Co­sa si fa? La soluzione non sta nelle parole spicce di Bossi: « Fora dai ball ». Ma nep­pure nelle prediche catastrofiche di Ber­sani, che scimmiotta male gli anatemi del partito degli apocalittici e il suo vange­lo, cioè Repubblica . L’emergenza non si risolve in un pomeriggio. Il resto d’Italia deve fare la sua parte, poi il problema ri­guarda tutta l’Europa. E questo è un di­scorso che le forze politiche italiane devo­no fare compatte con Francia, Germania e Inghilterra. Senza divisioni. La questio­ne immigrazione non può diventare lo strumento per delegittimare Berlusconi all’estero. Il sospetto è che finirà così. L’Italia che sta fuori dal vertice a quat­tro fa brindare gli apocalittici. Non pensa­no che qualsiasi altro governo si sarebbe trovato nelle stesse condizioni, perché purtroppo Roma conta meno di Parigi, Londra e Berlino. Quel sorriso di sottile piacere che si vede in certe facce non ser­ve a nulla. Dovremmo invece chiederci come lavorare per ricostruire il nostro or­goglio e il nostro ruolo.

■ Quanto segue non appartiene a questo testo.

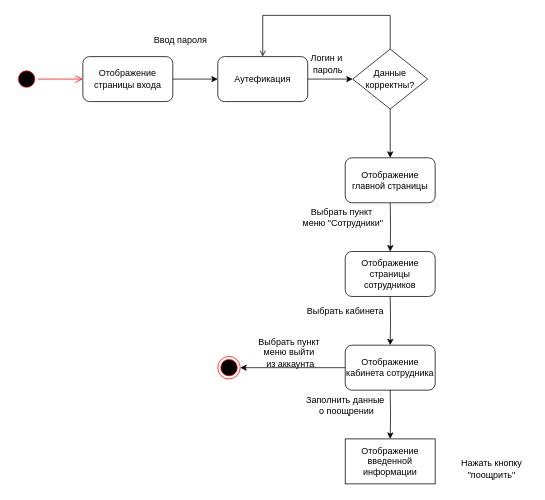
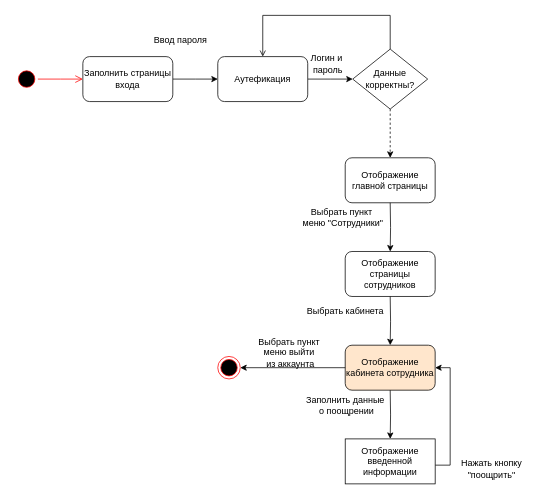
  <mxCell id="0" />
  <mxCell id="1" parent="0" />
  <mxCell id="2" value="" style="ellipse;html=1;shape=startState;fillColor=#000000;strokeColor=#ff0000;" vertex="1" parent="1"><mxGeometry x="20" y="90" width="30" height="30" as="geometry" /></mxCell>
  <mxCell id="3" value="" style="edgeStyle=orthogonalEdgeStyle;html=1;verticalAlign=bottom;endArrow=open;endSize=8;strokeColor=#ff0000;rounded=0;" edge="1" source="2" parent="1"><mxGeometry relative="1" as="geometry"><mxPoint x="110" y="105" as="targetPoint" /></mxGeometry></mxCell>
  <mxCell id="4" style="edgeStyle=orthogonalEdgeStyle;rounded=0;orthogonalLoop=1;jettySize=auto;html=1;" edge="1" parent="1" source="5"><mxGeometry relative="1" as="geometry"><mxPoint x="290" y="105" as="targetPoint" /></mxGeometry></mxCell>
- <mxCell id="5" value="Отображение страницы входа" style="rounded=1;whiteSpace=wrap;html=1;" vertex="1" parent="1"><mxGeometry x="110" y="75" width="120" height="60" as="geometry" /></mxCell>
+ <mxCell id="5" value="Заполнить страницы входа" style="rounded=1;whiteSpace=wrap;html=1;" vertex="1" parent="1"><mxGeometry x="110" y="75" width="120" height="60" as="geometry" /></mxCell>
  <mxCell id="6" style="edgeStyle=orthogonalEdgeStyle;rounded=0;orthogonalLoop=1;jettySize=auto;html=1;" edge="1" parent="1" source="7"><mxGeometry relative="1" as="geometry"><mxPoint x="470" y="105" as="targetPoint" /></mxGeometry></mxCell>
  <mxCell id="7" value="Аутефикация" style="rounded=1;whiteSpace=wrap;html=1;" vertex="1" parent="1"><mxGeometry x="290" y="75" width="120" height="60" as="geometry" /></mxCell>
- <mxCell id="8" style="edgeStyle=orthogonalEdgeStyle;rounded=0;orthogonalLoop=1;jettySize=auto;html=1;entryX=0.5;entryY=0;entryDx=0;entryDy=0;" edge="1" parent="1" source="10" target="11"><mxGeometry relative="1" as="geometry" /></mxCell>
+ <mxCell id="8" style="edgeStyle=orthogonalEdgeStyle;rounded=0;orthogonalLoop=1;jettySize=auto;html=1;entryX=0.5;entryY=0;entryDx=0;entryDy=0;dashed=1;" edge="1" parent="1" source="10" target="11"><mxGeometry relative="1" as="geometry" /></mxCell>
  <mxCell id="9" style="edgeStyle=orthogonalEdgeStyle;rounded=0;orthogonalLoop=1;jettySize=auto;html=1;entryX=0.5;entryY=0;entryDx=0;entryDy=0;exitX=0.5;exitY=0;exitDx=0;exitDy=0;endArrow=open;" edge="1" parent="1" source="10" target="7"><mxGeometry relative="1" as="geometry"><Array as="points"><mxPoint x="520" y="20" /><mxPoint x="350" y="20" /></Array></mxGeometry></mxCell>
  <mxCell id="10" value="&lt;div&gt;Данные&lt;/div&gt;&lt;div&gt;корректны?&lt;br&gt;&lt;/div&gt;" style="rhombus;whiteSpace=wrap;html=1;" vertex="1" parent="1"><mxGeometry x="470" y="65" width="100" height="80" as="geometry" /></mxCell>
  <mxCell id="11" value="Отображение главной страницы" style="rounded=1;whiteSpace=wrap;html=1;" vertex="1" parent="1"><mxGeometry x="460" y="210" width="120" height="60" as="geometry" /></mxCell>
  <mxCell id="12" style="edgeStyle=orthogonalEdgeStyle;rounded=0;orthogonalLoop=1;jettySize=auto;html=1;entryX=0.5;entryY=0;entryDx=0;entryDy=0;" edge="1" parent="1" target="13"><mxGeometry relative="1" as="geometry"><mxPoint x="520" y="270" as="sourcePoint" /></mxGeometry></mxCell>
  <mxCell id="13" value="Отображение страницы сотрудников" style="rounded=1;whiteSpace=wrap;html=1;" vertex="1" parent="1"><mxGeometry x="460" y="335" width="120" height="60" as="geometry" /></mxCell>
  <mxCell id="14" style="edgeStyle=orthogonalEdgeStyle;rounded=0;orthogonalLoop=1;jettySize=auto;html=1;entryX=0.5;entryY=0;entryDx=0;entryDy=0;" edge="1" parent="1" target="15"><mxGeometry relative="1" as="geometry"><mxPoint x="520" y="395" as="sourcePoint" /></mxGeometry></mxCell>
- <mxCell id="15" value="Отображение кабинета сотрудника" style="rounded=1;whiteSpace=wrap;html=1;" vertex="1" parent="1"><mxGeometry x="460" y="460" width="120" height="60" as="geometry" /></mxCell>
+ <mxCell id="15" value="Отображение кабинета сотрудника" style="rounded=1;whiteSpace=wrap;html=1;fillColor=#ffe6cc;" vertex="1" parent="1"><mxGeometry x="460" y="460" width="120" height="60" as="geometry" /></mxCell>
  <mxCell id="16" style="edgeStyle=orthogonalEdgeStyle;rounded=0;orthogonalLoop=1;jettySize=auto;html=1;entryX=0.5;entryY=0;entryDx=0;entryDy=0;" edge="1" parent="1" target="18"><mxGeometry relative="1" as="geometry"><mxPoint x="520" y="520" as="sourcePoint" /></mxGeometry></mxCell>
+ <mxCell id="17" style="edgeStyle=orthogonalEdgeStyle;rounded=0;orthogonalLoop=1;jettySize=auto;html=1;entryX=1;entryY=0.5;entryDx=0;entryDy=0;" edge="1" parent="1" source="18" target="15"><mxGeometry relative="1" as="geometry"><Array as="points"><mxPoint x="600" y="620" /><mxPoint x="600" y="490" /></Array></mxGeometry></mxCell>
  <mxCell id="18" value="Отображение введенной информации" style="whiteSpace=wrap;html=1;rounded=0;" vertex="1" parent="1"><mxGeometry x="460" y="585" width="120" height="60" as="geometry" /></mxCell>
  <mxCell id="19" value="Ввод пароля" style="text;html=1;align=center;verticalAlign=middle;resizable=0;points=[];autosize=1;strokeColor=none;fillColor=none;" vertex="1" parent="1"><mxGeometry x="195" y="38" width="90" height="30" as="geometry" /></mxCell>
  <mxCell id="20" value="&lt;div&gt;Логин и&lt;/div&gt;&lt;div&gt;&amp;nbsp;пароль&lt;/div&gt;" style="text;html=1;align=center;verticalAlign=middle;resizable=0;points=[];autosize=1;strokeColor=none;fillColor=none;" vertex="1" parent="1"><mxGeometry x="400" y="65" width="70" height="40" as="geometry" /></mxCell>
  <mxCell id="21" value="&lt;div&gt;Выбрать пункт&lt;/div&gt;&lt;div&gt;&amp;nbsp;меню &quot;Сотрудники&quot;&lt;/div&gt;" style="text;html=1;align=center;verticalAlign=middle;resizable=0;points=[];autosize=1;strokeColor=none;fillColor=none;" vertex="1" parent="1"><mxGeometry x="390" y="270" width="130" height="40" as="geometry" /></mxCell>
  <mxCell id="22" value="Выбрать кабинета" style="text;html=1;align=center;verticalAlign=middle;resizable=0;points=[];autosize=1;strokeColor=none;fillColor=none;" vertex="1" parent="1"><mxGeometry x="390" y="400" width="140" height="30" as="geometry" /></mxCell>
  <mxCell id="23" value="&lt;div&gt;Заполнить данные&lt;/div&gt;&lt;div&gt;&amp;nbsp;о поощрении&lt;/div&gt;" style="text;html=1;align=center;verticalAlign=middle;resizable=0;points=[];autosize=1;strokeColor=none;fillColor=none;" vertex="1" parent="1"><mxGeometry x="395" y="520" width="130" height="40" as="geometry" /></mxCell>
  <mxCell id="24" value="&lt;div&gt;Нажать кнопку &lt;br&gt;&lt;/div&gt;&lt;div&gt;&quot;поощрить&quot;&lt;/div&gt;" style="text;html=1;align=center;verticalAlign=middle;resizable=0;points=[];autosize=1;strokeColor=none;fillColor=none;" vertex="1" parent="1"><mxGeometry x="605" y="605" width="100" height="40" as="geometry" /></mxCell>
  <mxCell id="25" value="" style="endArrow=classic;html=1;rounded=0;exitX=0;exitY=0.5;exitDx=0;exitDy=0;" edge="1" parent="1" source="15" target="26"><mxGeometry width="50" height="50" relative="1" as="geometry"><mxPoint x="195" y="490" as="sourcePoint" /><mxPoint x="345" y="490" as="targetPoint" /></mxGeometry></mxCell>
  <mxCell id="26" value="" style="ellipse;html=1;shape=endState;fillColor=#000000;strokeColor=#ff0000;" vertex="1" parent="1"><mxGeometry x="290" y="475" width="30" height="30" as="geometry" /></mxCell>
  <mxCell id="27" value="&lt;div&gt;Выбрать пункт &lt;br&gt;&lt;/div&gt;&lt;div&gt;меню выйти&lt;/div&gt;&lt;div&gt;&amp;nbsp;из аккаунта&lt;/div&gt;" style="text;html=1;align=center;verticalAlign=middle;resizable=0;points=[];autosize=1;strokeColor=none;fillColor=none;" vertex="1" parent="1"><mxGeometry x="330" y="440" width="110" height="60" as="geometry" /></mxCell>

E l’impresa non è facile. L’impressione è che questa cappa apo­calitt­ica non sia neppure più legata al ber­lusconismo. All’inizio magari era così. Il ragionamento funzionava più o meno co­sì. Questa Italia non ci piace, ci fa schifo e allora pur di far cadere il Cavaliere siamo disposti a tifare per il peggio. Via lui, un Draghi o un Monti avrebbero rimesso le cose a posto. Lo spirito nero comincia ora a ragionare da solo. Va per conto suo. Se ne frega perfino del premier. Si crogio­la nella catastrofe. Le disgrazie lo conso­lano. Si fa a gara per annunciare la fine del mondo o per azzoppare tutti quelli che cercano con fatica di costruire un fu­turo. Il terremoto in Giappone diventa apocalisse nucleare. Gli sforzi di Mar­chionne per ridare un destino alla Fiat non piacciono a chi vuole a tutti costi iber­narsi nel Novecento. Tutti parlano di fu­turo, ma appena rischia di arrivare c’è un’élite di nostalgici che lo maledice. È un paradosso, ma nasconde un senti­mento terribilmente umano. Gli apocalittici sono vecchi. E dalle lo­ro tribune, giornali e televisioni, bestem­miano contro il tempo che passa. Il loro mondo è crollato decenni fa, ma questa è una realtà che non sono mai riusciti a di­gerire del tutto.

Si vedono all’interno di una torre e guardano oltre le feritoie e quello che vedono è solo un’orda di bar­bari, che disprezzano e invidiano.

Invi­diano la loro giovinezza. Ogni tanto fan­no entrare nella torre qualcuno di quei giovani, lo cooptano, come è successo a Saviano. A tutti gli altri tolgono speranza. Gli apocalittici non vogliono che ci sia un futuro dopo di loro.